Page text –

________________________________________

Causal links between exposure and manifestation of disease are substantiated by experimental animal models and are consistent with correlative epidemiological data in humans.
In this second Scientific Statement, we reviewed the literature on a subset of topics for which the translational evidence is strongest: 1) obesity and diabetes; 2) female reproduction; 3) male reproduction; 4) hormone-sensitive cancers in females; 5) prostate; 6) thyroid; and 7) neurodevelopment and neuroendocrine systems.
The bulk of the results across the board strengthen the evidence for endocrine health-related actions of EDCs. Based on this much more complete understanding of the endocrine principles by which EDCs act, including nonmonotonic dose-responses, low-dose effects, and developmental vulnerability, these findings can be much better translated to human health. Armed with this information, researchers, physicians, and other healthcare providers can guide regulators and policymakers as they make responsible decisions.

________________________________________

Exercise aim –
Can you give the stretch from "In this second" through "make responsible decisions." of the EDC passage again, substituting "Consensus Report" for "Scientific Statement"?

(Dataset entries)
________________________________________

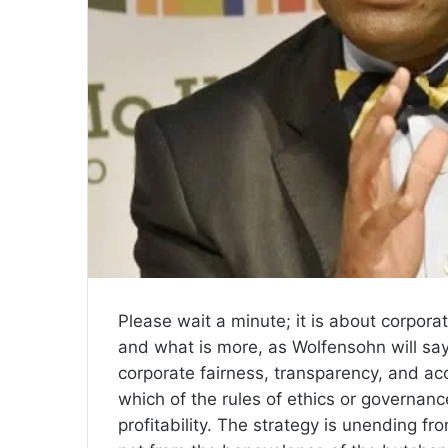
Please wait a minute; it is about corpora
and what is more, as Wolfensohn will sa
corporate fairness, transparency, and ac
which of the rules of ethics or governanc
profitability. The strategy is unending fr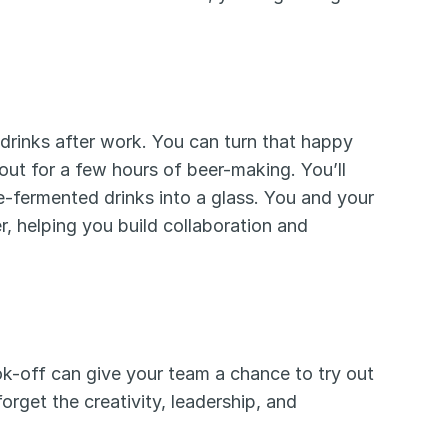
inks after work. You can turn that happy 
out for a few hours of beer-making. You’ll 
e-fermented drinks into a glass. You and your 
 helping you build collaboration and 
ok-off can give your team a chance to try out 
some new dishes they’ll never forget. And they’ll also never forget the creativity, leadership, and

________________________________________

Answer space –
In this second Consensus Report, we reviewed the literature on a subset of topics for which the translational evidence is strongest: 1) obesity and diabetes; 2) female reproduction; 3) male reproduction; 4) hormone-sensitive cancers in females; 5) prostate; 6) thyroid; and 7) neurodevelopment and neuroendocrine systems.
The bulk of the results across the board strengthen the evidence for endocrine health-related actions of EDCs. Based on this much more complete understanding of the endocrine principles by which EDCs act, including nonmonotonic dose-responses, low-dose effects, and developmental vulnerability, these findings can be much better translated to human health. Armed with this information, researchers, physicians, and other healthcare providers can guide regulators and policymakers as they make responsible decisions.